DCR: To what extent has digital cinematography changed lens design and manufacture?

LT: Digital cinematography significantly broadens the range of lens categories and the design specifics of each. Broadcast and videography lens design must remain attentive to the unique operational practices of the television studio, outside broadcast, newsgathering and electronic field production. Digital cinematography must respect the hugely established and quite different shooting practices of the cinematographer (which has been refined by many decades of motion picture film production). Optomechanical design of the cine lens, in particular, must be extremely attentive to the precision expected by the director of photography. Rotation angles for focus especially, and zoom controls are much greater than those of television/video lenses, and associated markings must be extremely precise.

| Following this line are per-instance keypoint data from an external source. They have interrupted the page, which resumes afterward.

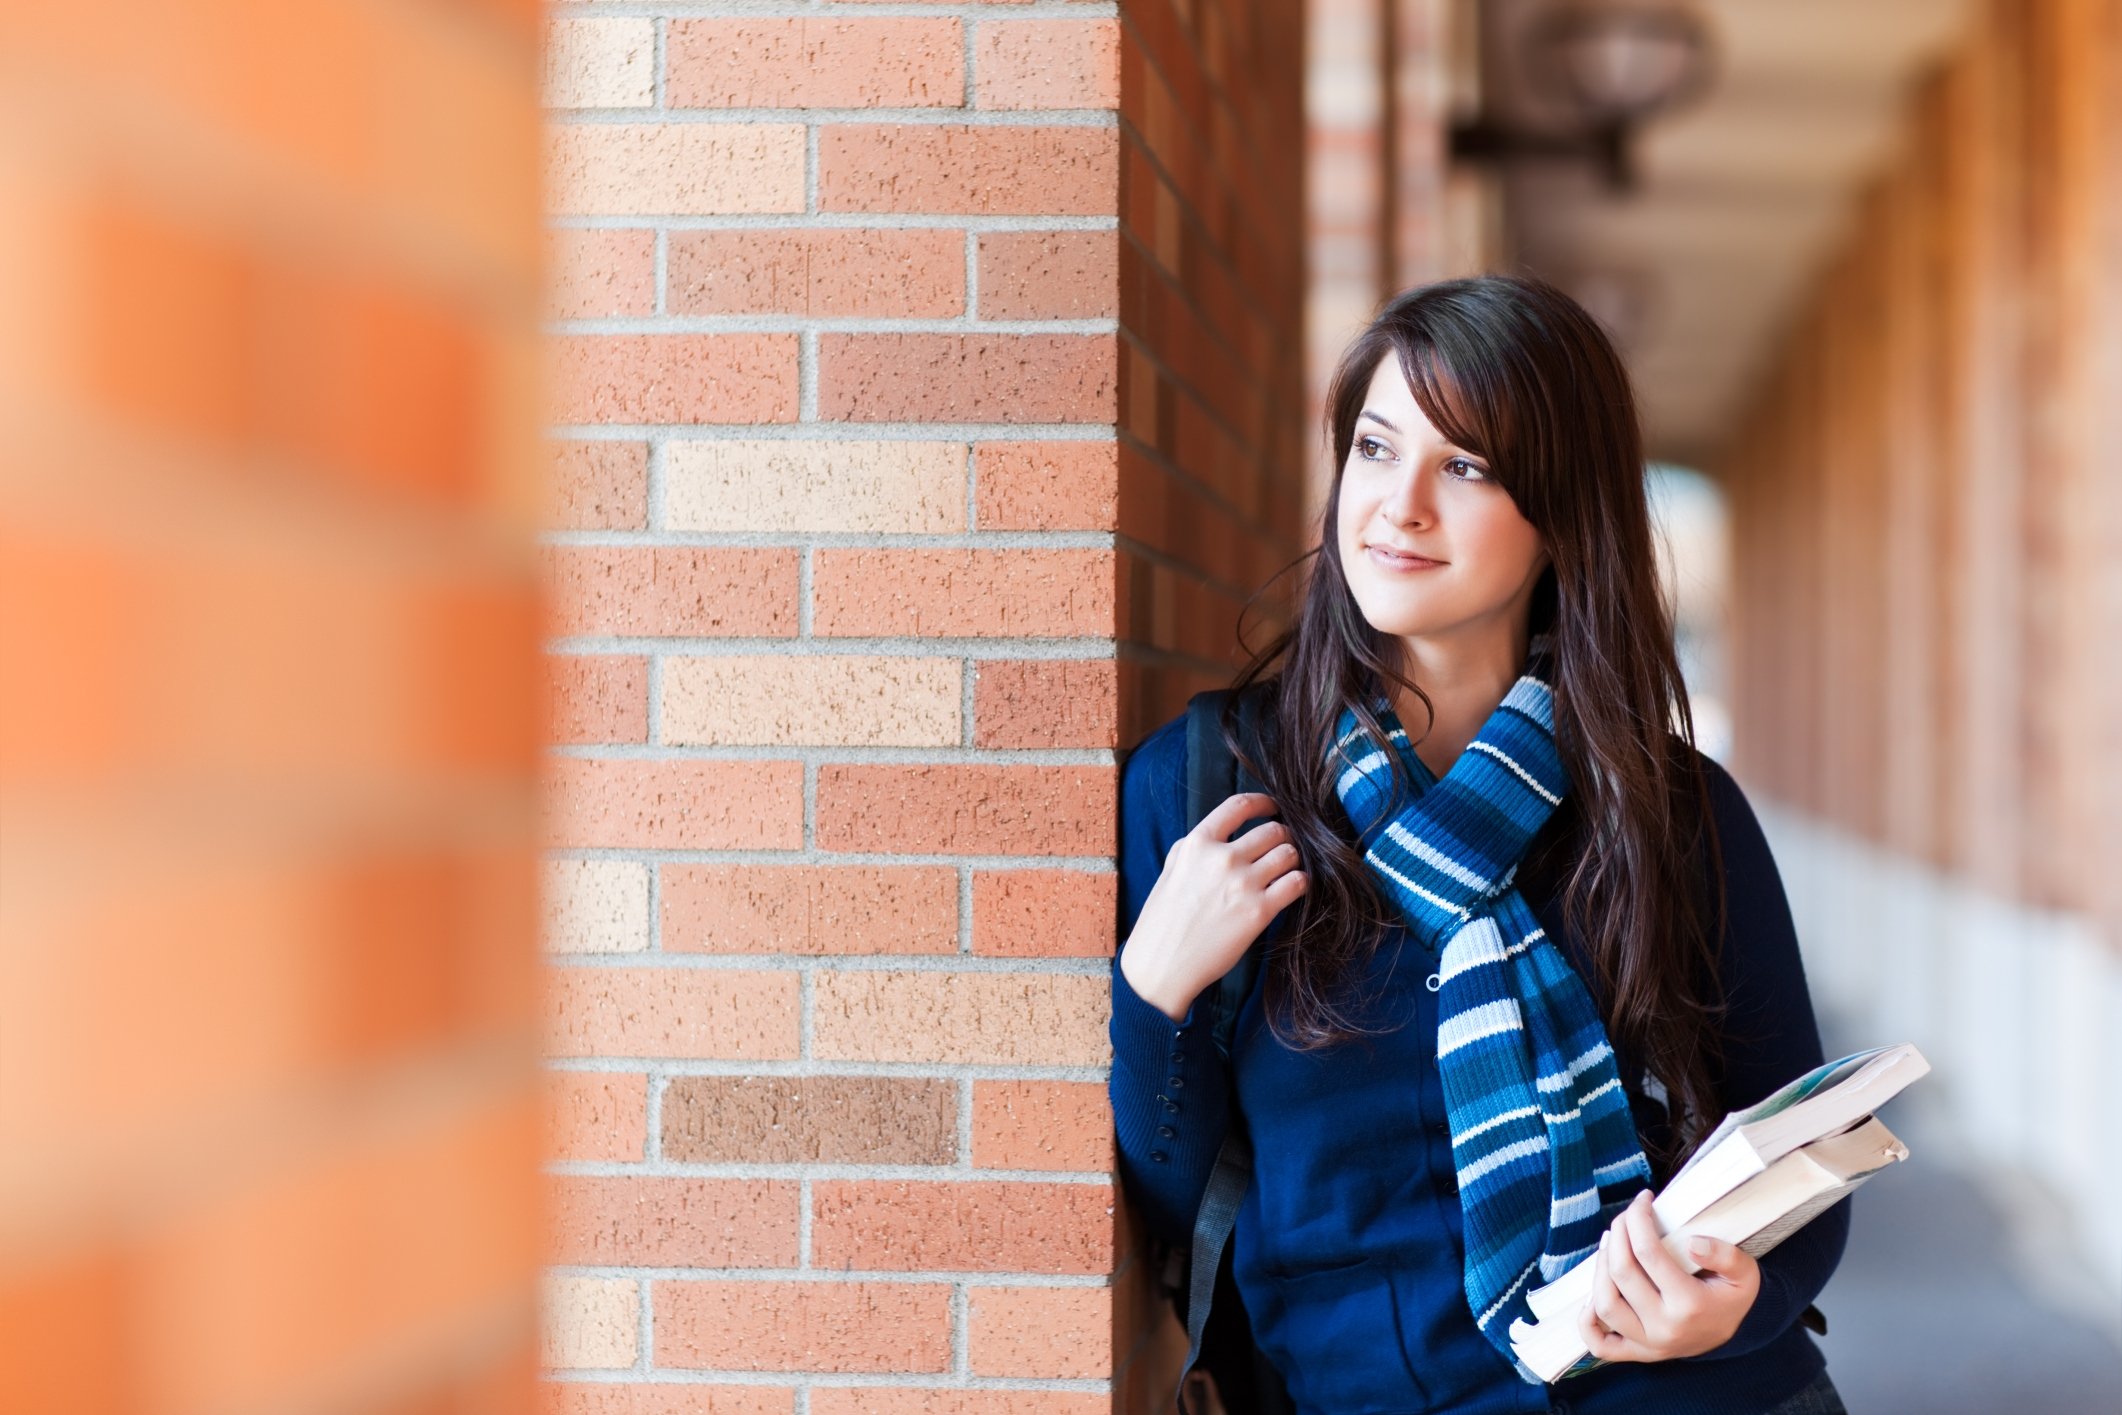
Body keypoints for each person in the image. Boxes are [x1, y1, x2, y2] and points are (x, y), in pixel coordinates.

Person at [1109, 275, 1852, 1415]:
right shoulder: (1215, 788)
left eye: (1466, 467)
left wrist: (1730, 1303)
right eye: (1373, 446)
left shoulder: (1671, 811)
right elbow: (1171, 1202)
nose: (1397, 505)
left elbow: (1802, 1168)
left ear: (1559, 514)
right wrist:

DCR: Has there been a dramatic change in the kinds of lenses cinematographers request? If so, what?

LT: The arrival of 4K and higher resolution digital cine cameras has significantly elevated the optical performance demands of the digital cine lens over that of the former generations of motion picture film lenses. Aspirations for ever-higher dynamic range adds to the demands for ever higher-contrast ranges in the cine lens. The slowly growing acceptance of cine zoom lenses by cinematographers (to be used as variable primes) – who had traditionally shot with cine prime sets – has placed unusually high performance expectations on those zooms. Canon is proud that we have today achieved cine zoom lenses that do fully qualify for variable prime operations.

Cine-Servo 17-120mm zoom lensDCR: How much of the lens-making process is still done by hand?

LT: While many processes are automated today the intervention of the human hand of the optical artisans remains significant. As one example, the grinding liquid – which deeply effects the polishing result – is compounded from multiple polishing powders by the artisans multiple times everyday on each and every polishing machine depending on glass materials and even room temperature. The shaping of individual lens elements is largely automated today. The associated initial grinding and polishing is also automated. However, the hundreds of base polishing plates on the polishing machines are manually polished and fine tuned by the highly skilled artisans. The final polishing – which establishes the extremely tight tolerance on lens surfaces may often still be done manually. Also, the final assembly of the lens optical system as well as the associated adjustment processes – both of which require extreme skill and know-how – is also done by highly experienced human hands.

DCR: Where are your lenses made?

LT: Canon lenses are made in Utsonomiya, approximately 70 miles north of Tokyo.

DCR: Where do you source your glass?

LT: That topic is highly proprietary and cannot be answered.

DCR: What new lenses are you developing now?

LT: All categories of Canon lenses are in continual development.

DCR: Will lenses always be analog or can you envision an all-digital high quality professional lens?

LT: Lenses are by definition intractably physical and thus exclusively analog in their very nature. The role of the lens is to manage light rays, which are analog in their nature.